Seçim ekonomisi ve bağımsız kurumlar
Fatih Özatay 01 Ocak 1970
24 Ocak tarihli bir haber (T24). Sağlık Bakanı şöyle demiş: “İlaç eksikliği hasta sayısının fazla olmasından kaynaklı.” Kısacası, hastalara yetecek sayıda ilaç olmadığını söylemiş oluyor Bakan. Aynı tarihli bir diğer haber Türk Tabipleri Birliği Aile Hekimliği Kolu Başkanı’nın dile getirdiği sıkıntı ile ilgili (Diken): “Elimizde tek olan tetanos aşısını 13 yaşındaki çocuğa mı yoksa gebeye mi yapsak diye zorlanıyoruz.” Bu tür haberler yeni de değil. Şu ya da bu ilacın bulunmasında sıkıntı çekildiğine dair başka haberler de sık sık yer aldı son aylarda basında.
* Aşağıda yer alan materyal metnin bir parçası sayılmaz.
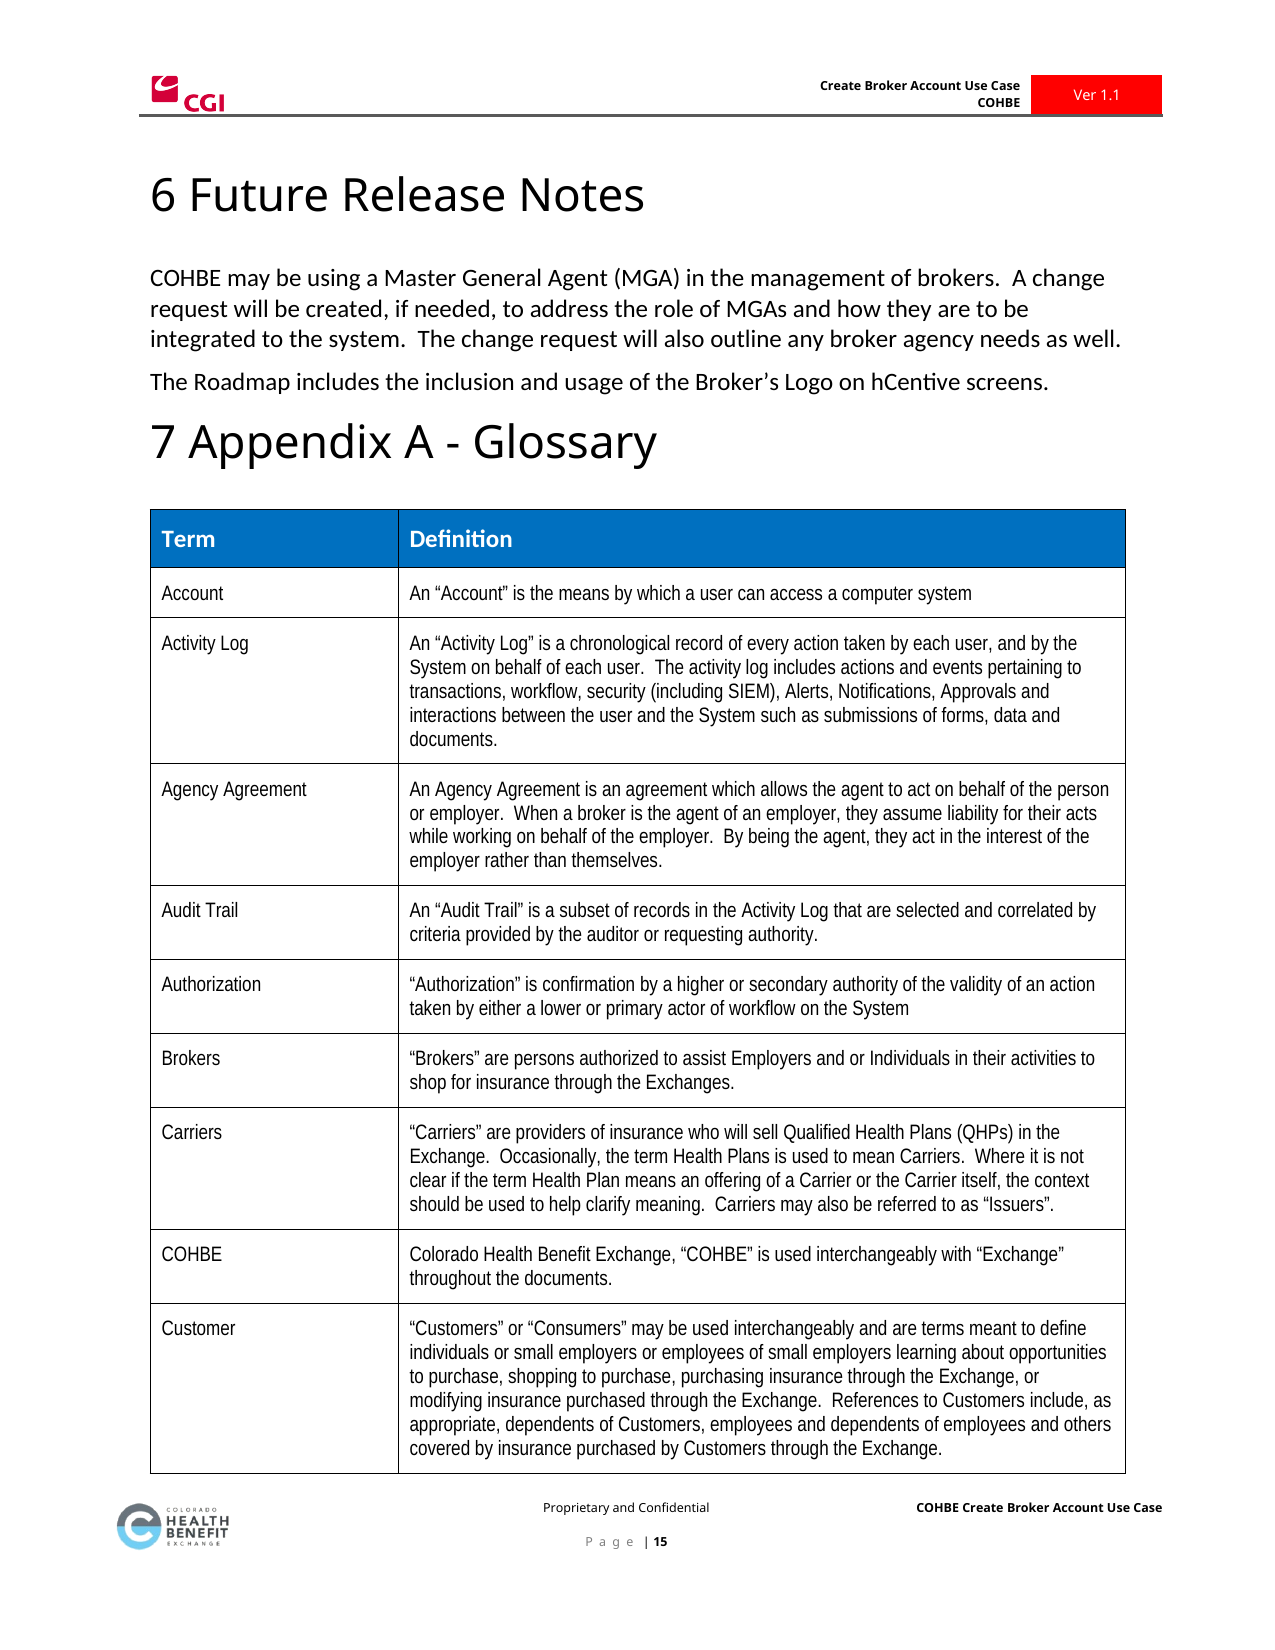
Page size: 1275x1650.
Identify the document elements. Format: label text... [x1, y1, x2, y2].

subtitle Appendix A - Glossary [150, 409, 1125, 472]
picture [150, 75, 226, 114]
text COHBE may be using a Master General Agent (MGA) in the management of brokers. A change request will be created, if needed, to address the role of MGAs and how they are to be integrated to the system. The change request will also outline any broker agency needs as well. [150, 262, 1125, 354]
table_cell An “Audit Trail” is a subset of records in the Activity Log that are selected and correlated by criteria provided by the auditor or requesting authority. [399, 886, 1125, 959]
table_cell An “Account” is the means by which a user can access a computer system [399, 568, 1125, 617]
table_cell “Brokers” are persons authorized to assist Employers and or Individuals in their activities to shop for insurance through the Exchanges. [399, 1034, 1125, 1107]
table_cell An “Activity Log” is a chronological record of every action taken by each user, and by the System on behalf of each user. The activity log includes actions and events pertaining to transactions, workflow, security (including SIEM), Alerts, Notifications, Approvals and interactions between the user and the System such as submissions of forms, data and documents. [399, 618, 1125, 763]
text The Roadmap includes the inclusion and usage of the Broker’s Logo on hCentive screens. [150, 366, 1125, 397]
table_cell Audit Trail [151, 886, 398, 959]
table_cell Activity Log [151, 618, 398, 763]
table_cell An Agency Agreement is an agreement which allows the agent to act on behalf of the person or employer. When a broker is the agent of an employer, they assume liability for their acts while working on behalf of the employer. By being the agent, they act in the interest of the employer rather than themselves. [399, 764, 1125, 885]
subtitle Future Release Notes [150, 162, 1125, 225]
table_cell “Customers” or “Consumers” may be used interchangeably and are terms meant to define individuals or small employers or employees of small employers learning about opportunities to purchase, shopping to purchase, purchasing insurance through the Exchange, or modifying insurance purchased through the Exchange. References to Customers include, as appropriate, dependents of Customers, employees and dependents of employees and others covered by insurance purchased by Customers through the Exchange. [399, 1304, 1125, 1472]
table_cell Brokers [151, 1034, 398, 1107]
table_header Definition [399, 510, 1125, 567]
table_header Term [151, 510, 398, 567]
table_cell Authorization [151, 960, 398, 1033]
table_cell Carriers [151, 1108, 398, 1229]
table_cell Account [151, 568, 398, 617]
table_cell Customer [151, 1304, 398, 1472]
table_cell “Authorization” is confirmation by a higher or secondary authority of the validity of an action taken by either a lower or primary actor of workflow on the System [399, 960, 1125, 1033]
picture [112, 1499, 238, 1553]
table_cell “Carriers” are providers of insurance who will sell Qualified Health Plans (QHPs) in the Exchange. Occasionally, the term Health Plans is used to mean Carriers. Where it is not clear if the term Health Plan means an offering of a Carrier or the Carrier itself, the context should be used to help clarify meaning. Carriers may also be referred to as “Issuers”. [399, 1108, 1125, 1229]
table_cell Agency Agreement [151, 764, 398, 885]
table_cell COHBE [151, 1230, 398, 1303]
table_cell Colorado Health Benefit Exchange, “COHBE” is used interchangeably with “Exchange” throughout the documents. [399, 1230, 1125, 1303]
İlaç bulunamaması tek başına çok önemli. Ancak bu haberleri bu köşeye taşımamın temel nedeni bir başka dizi haber ile ilgili. Son zamanlarda hem bir dolu harcama hem de bir seri (gelir azaltıcı) af kararı alındığını öğreniyoruz. Mesela ehliyet cezalarının büyük kısmı affedildi. Keza ödenmeyen vergi borçlarına ilişkin af söz konusu. Yakında imar affı –çıktıysa, gözümden kaçmış- haberi duyarsak şaşırmam. Aflar bir tarafa bir de kamu harcamalarının büyük ölçüde artırılmakta olduğu anlaşılıyor. Sadece seçime kadar değil, seçim sonrasını da kapsayacak şekilde gerçekleşiyor bunlar (mesela EYT).
Gereken miktarda ilaç ve aşı bulunmasında sıkıntı yaşanırken maşallah kamu harcamalarında artış ya da kamu gelirlerinden vazgeçmekte hiç zorluk yaşamıyoruz. Alınıyor bir karar; oluyor, bitiyor. Tarihimiz mümtaz seçim vaatleri ile dolu. Rahmetli Demirel’in “kim ne veriyorsa beş lira fazlasını vereceğim”den tutun da Tansu Çiller’in “her aileye iki (ev ve araba) anahtar”ına ya da rahmetli Turgut Özal’ın seçimden önce on bir ay kamunun ürettiği ya da fiyatını belirlediği mal ve hizmetlere hiç zam yapmayıp, hemen seçimden sonra yıllık enflasyon kadar zam yapmasına kadar.
Örneğini verdiğim vaatler ya da uygulamalar yapılırken ilaç sıkıntısı yaşanıyor muydu bilmiyorum. Bildiğim şu: Siyasiler doğal olarak seçimde alacakları oy miktarını artırmak istiyorlar. Onların bu davranış biçimi ülkelerin ekonomilerindeki dengeleri tahrip etme potansiyeli taşıyor. İlk başlarda geniş halk kesimlerin yararına gibi görünen bu uygulamalar bir süre sonra önemli zararlar doğuruyorlar. İşte merkez bankalarının bağımsızlığı ya da kamunun borçlanmasının kurala bağlanması (mali kural) ve benzeri kurumsal düzenlemeler siyasilerin zararları sonradan ortaya çıkan bu tür uygulamalarını kısıtlamak için öneriliyor. Bu kısıtlamaları hayata geçirecek olanlar, yapacakları yasal değişiklikle yine siyasiler. Bu anlamda demokratik biçimde oluşturulan kısıtlamalardan söz ediyorum.